▶ **Consignes à suivre**
Poursuivez l'article sur la CSRD et la loi omnibus en reprenant juste après sa dernière phrase.

Publié le 23 janvier 2025

La CSRD va-t-elle disparaître avec la loi omnibus ? Le débat fait rage en coulisses en Europe. Alors que certains Etats membres, Allemagne en tête, tentent de vider le texte de sa substance, d’autres voudraient des simplifications “chirurgicales”.

“Simplifier”, c’est le mot d’ordre donné par la présidence polonaise de l’Union européenne pour les prochains mois. Après des élections européennes qui ont vu les forces de droite arriver en tête au Parlement, la compétitivité des entreprises est désormais la priorité des instances européennes. En ligne de mire : les règlementations européennes sur la transformation durable, jugées par certains trop lourdes pour les entreprises. En particulier, la CSRD, directive sur le reporting de durabilité, qui oblige les entreprises à divulguer leurs impacts sociaux et environnementaux, a fait l’objet de nombreuses critiques de certains milieux économiques et politiques.

▶ **Informations fournies**
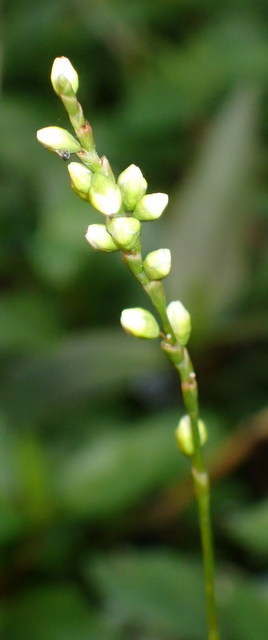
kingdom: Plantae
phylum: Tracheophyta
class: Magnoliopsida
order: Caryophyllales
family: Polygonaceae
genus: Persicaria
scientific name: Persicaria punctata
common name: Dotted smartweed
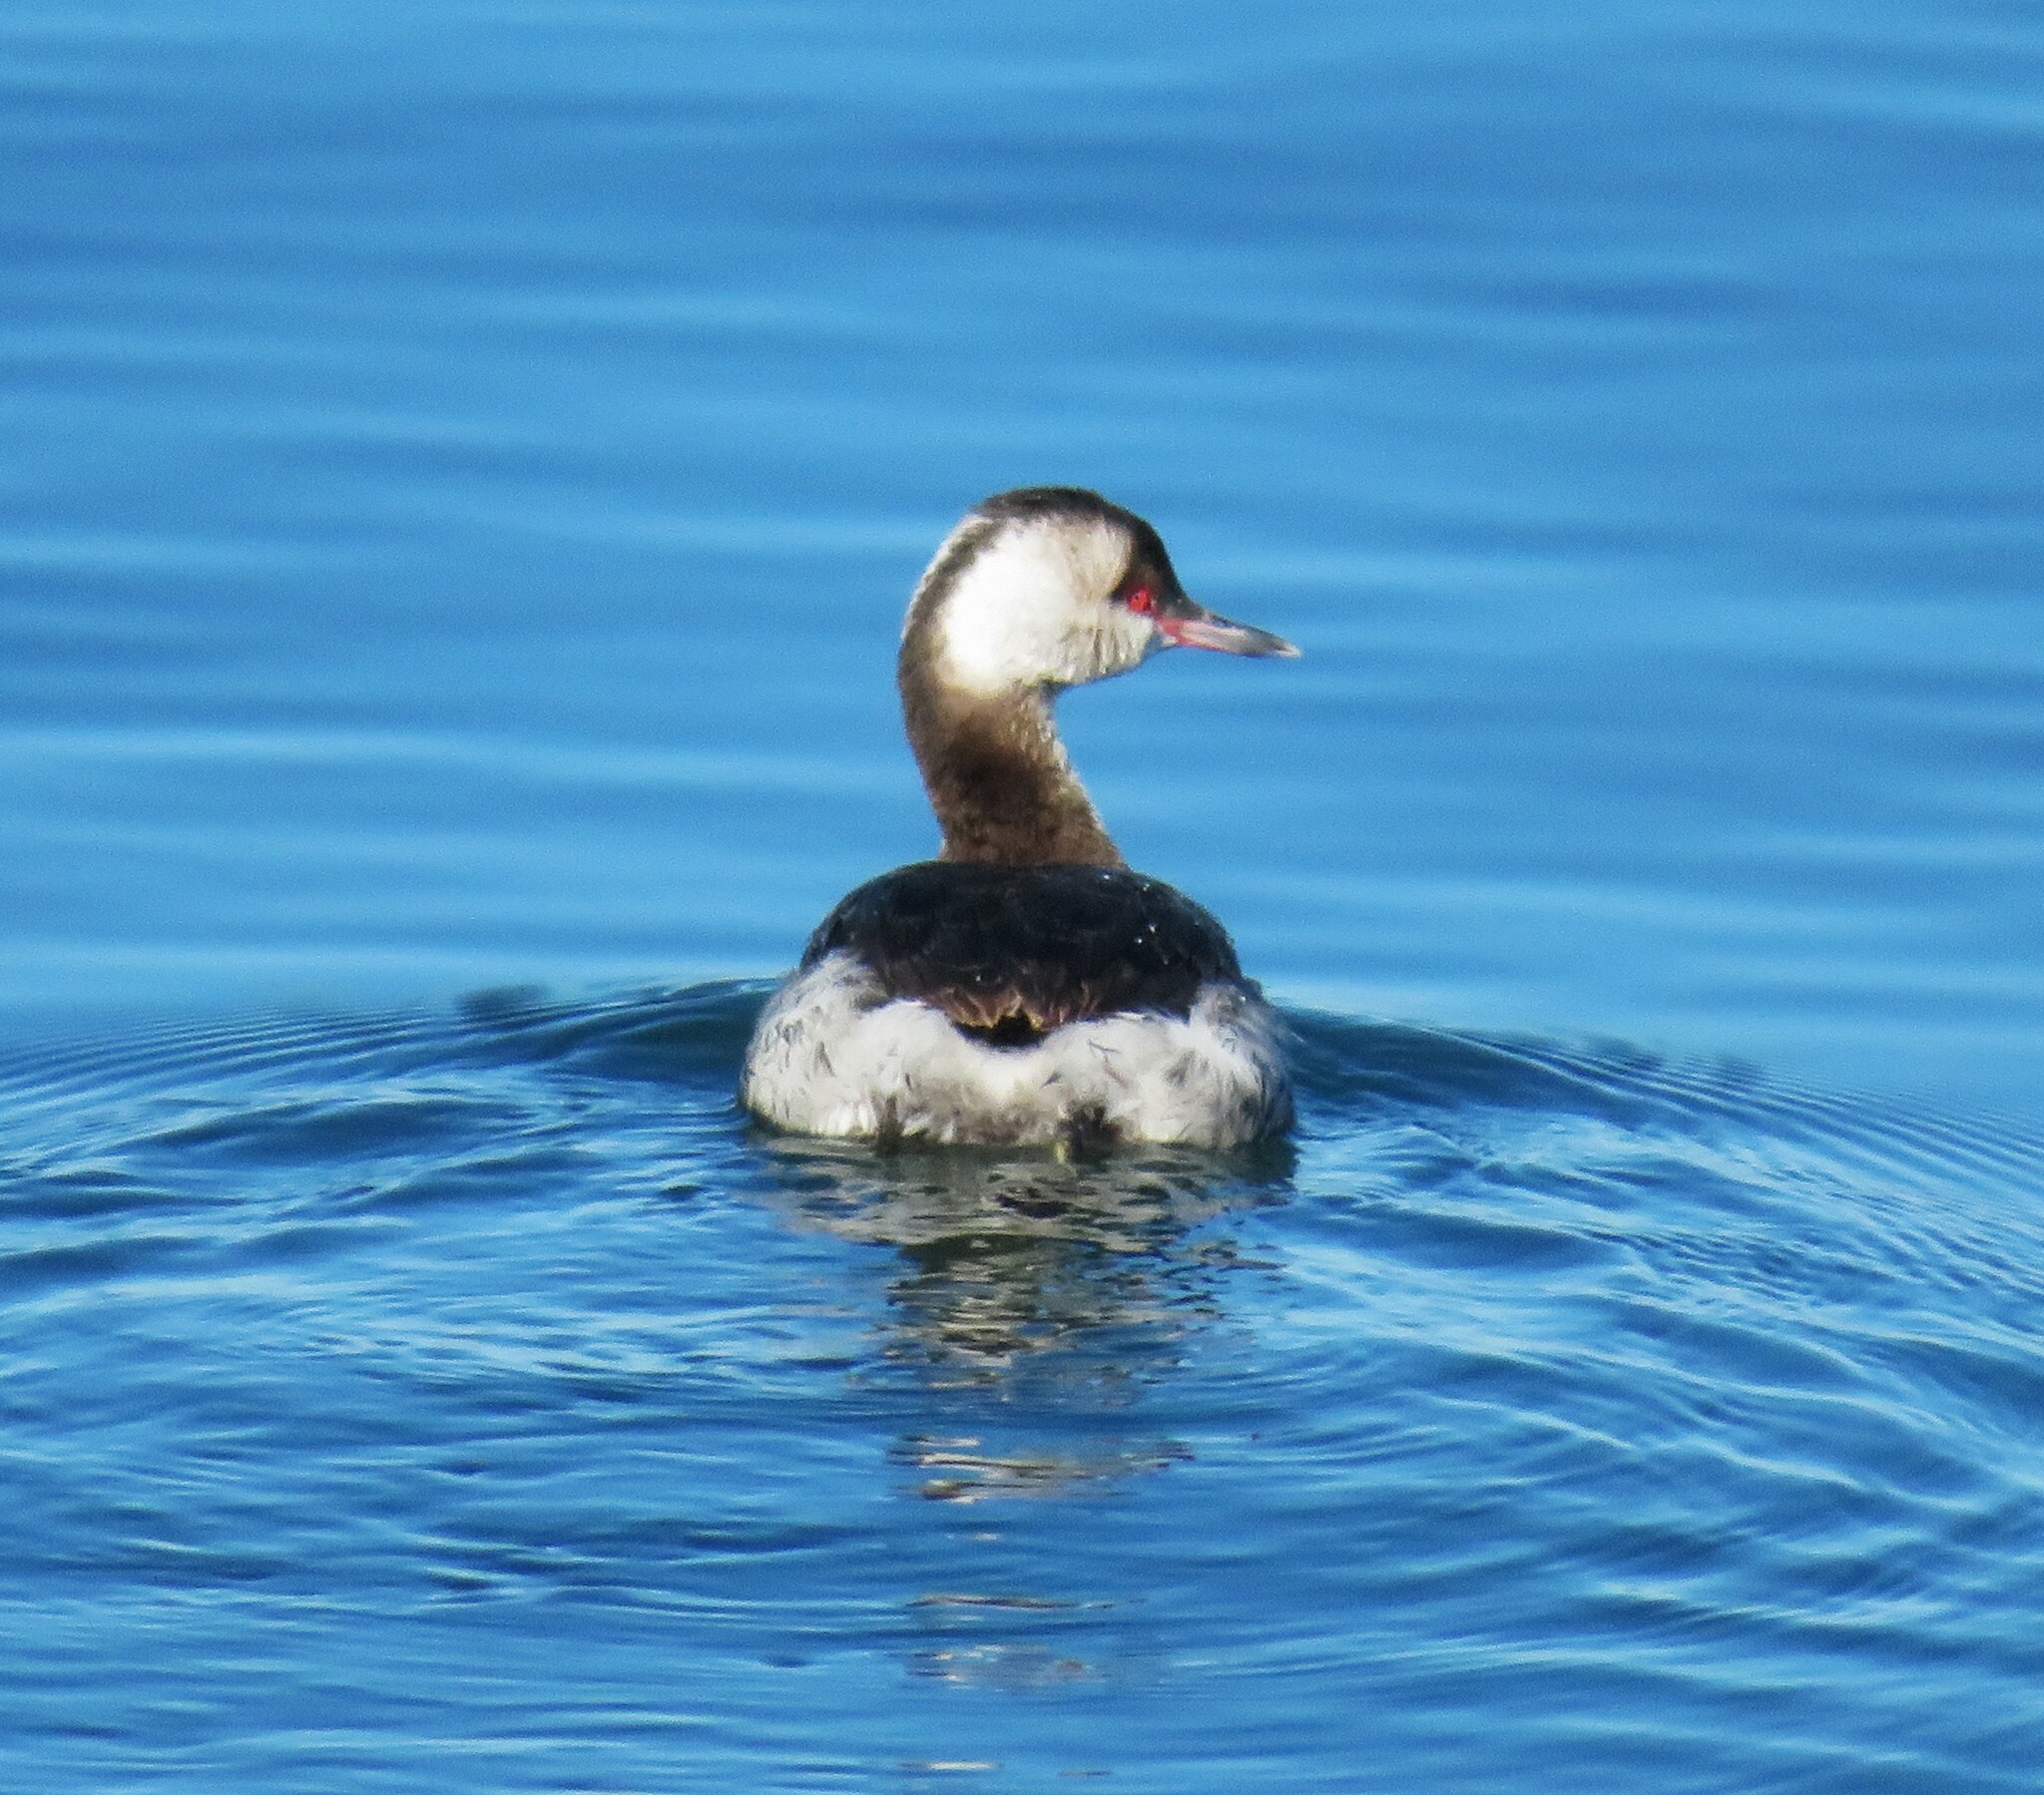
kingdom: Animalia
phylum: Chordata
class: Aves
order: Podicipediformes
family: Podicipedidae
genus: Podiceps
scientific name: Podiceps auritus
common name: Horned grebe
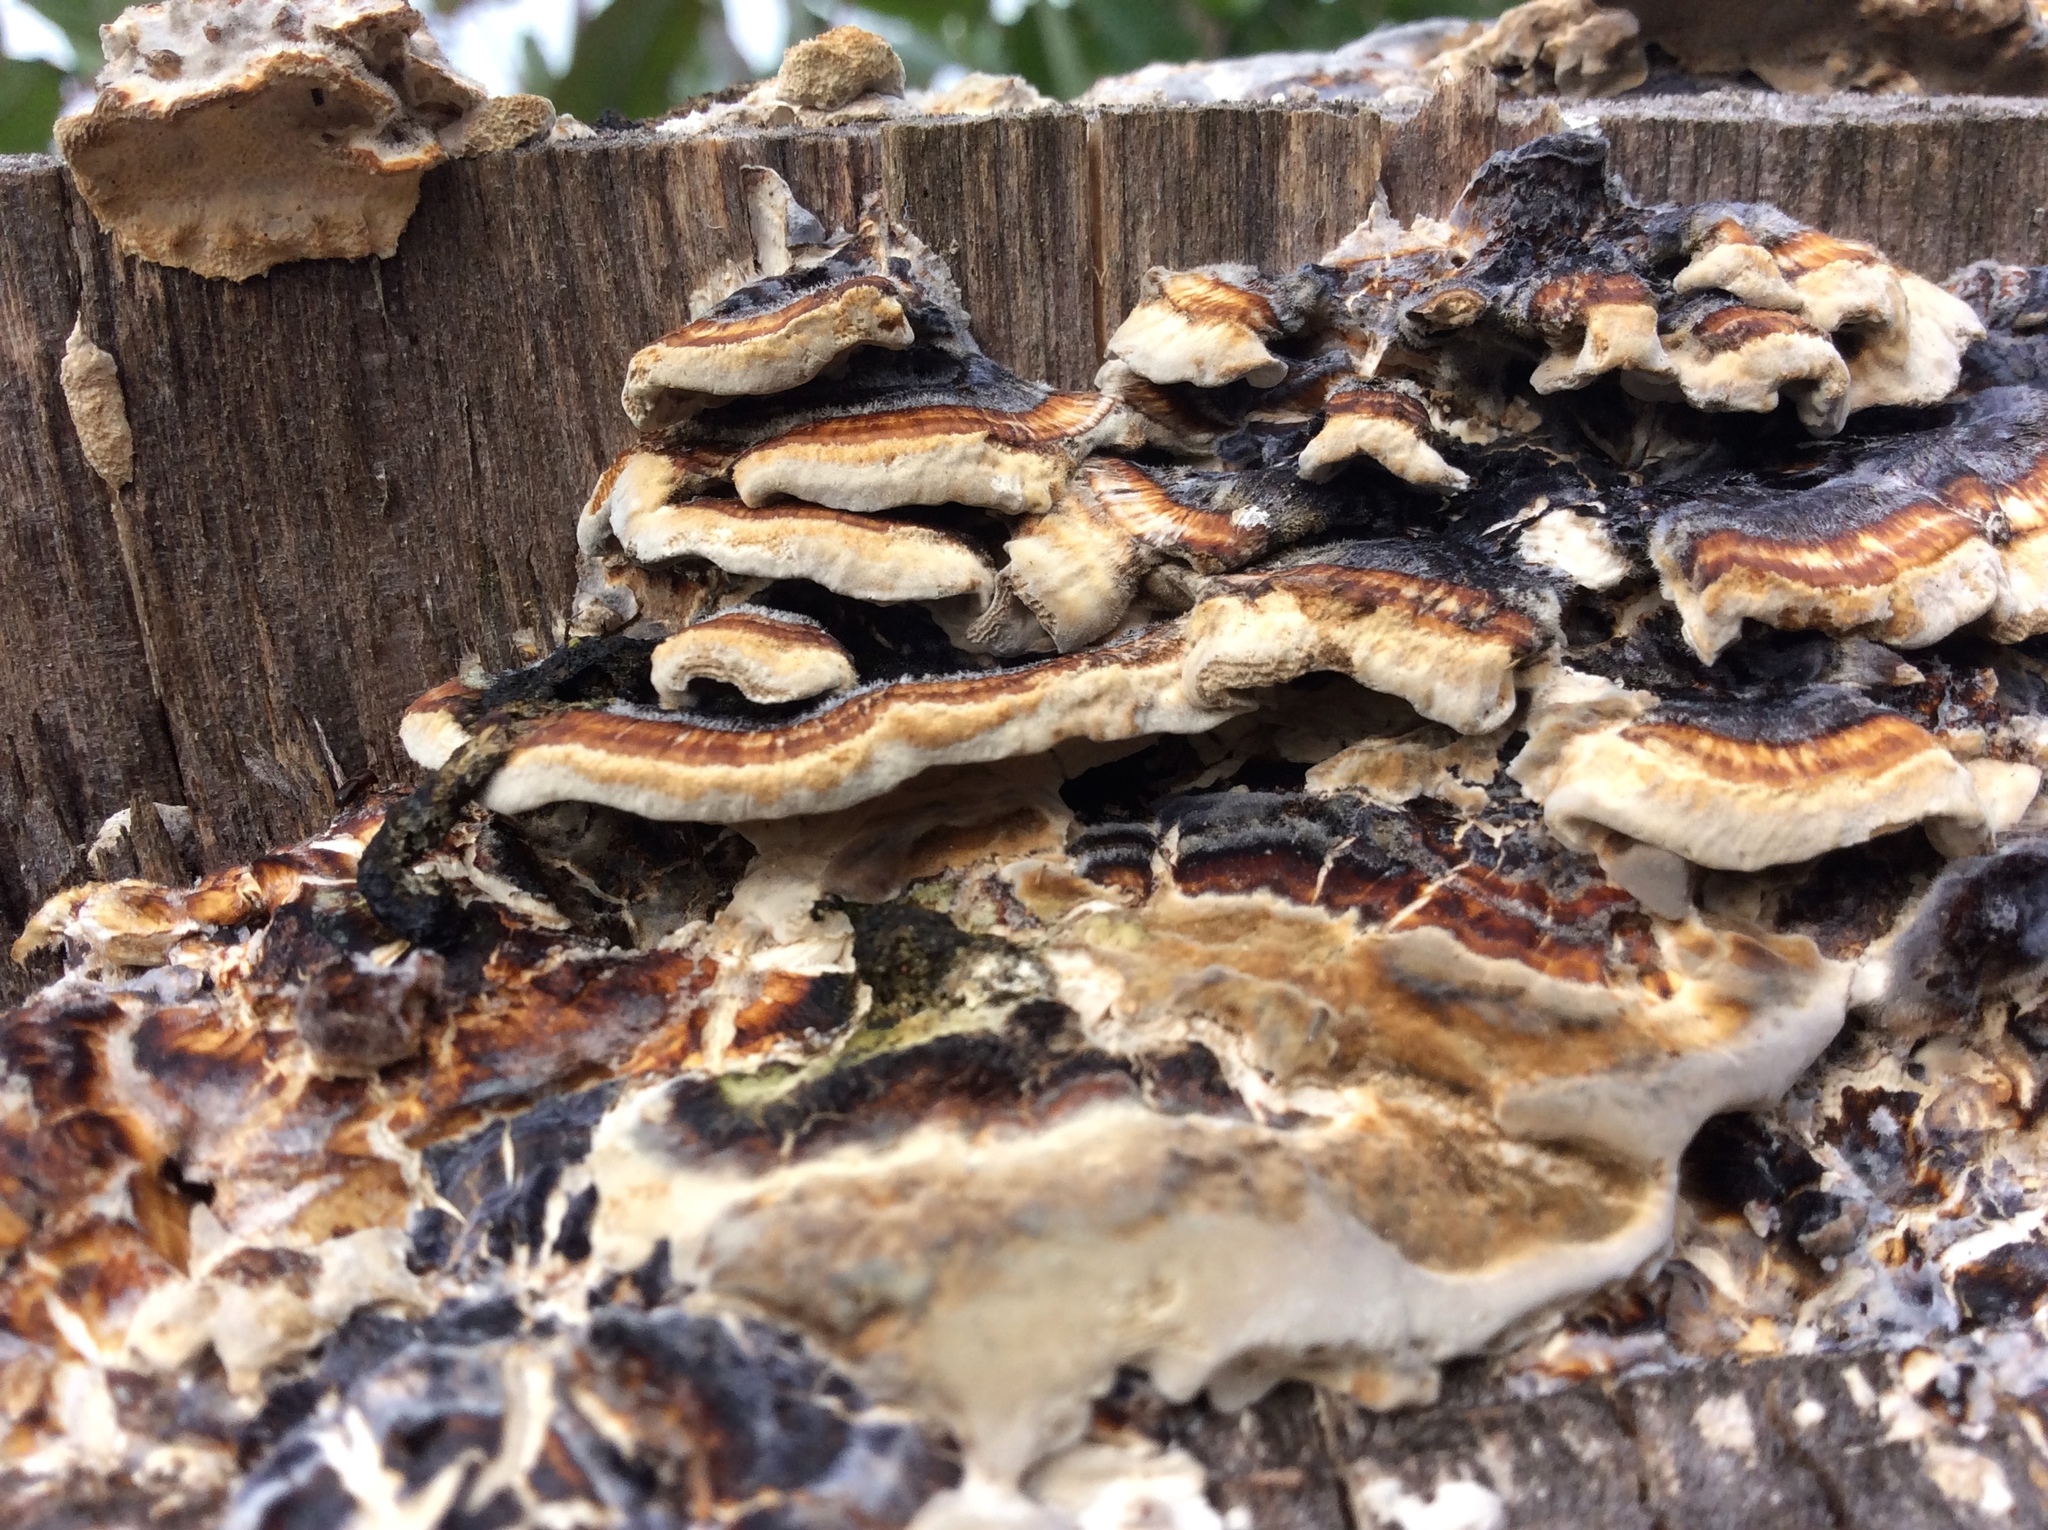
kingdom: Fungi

▶ **Réponse rédigée**
A quelques semaines de la présentation à Bruxelles de la fameuse “législation omnibus” qui doit permettre de rouvrir les négociations sur cette réglementation et sur certaines normes du Green Deal, la bataille fait rage entre les partisans d’un maintien des ambitions de la CSRD et ceux qui réclament une simplification massive. “Le débat est aujourd’hui très fort sur le sujet de la simplification de la CSRD, beaucoup d’options sont sur la table”, confie à Novethic Pascal Canfin, député européen du groupe Renew, et ex-président de la commission Environnement, très impliqué dans les règlementations du Green Deal.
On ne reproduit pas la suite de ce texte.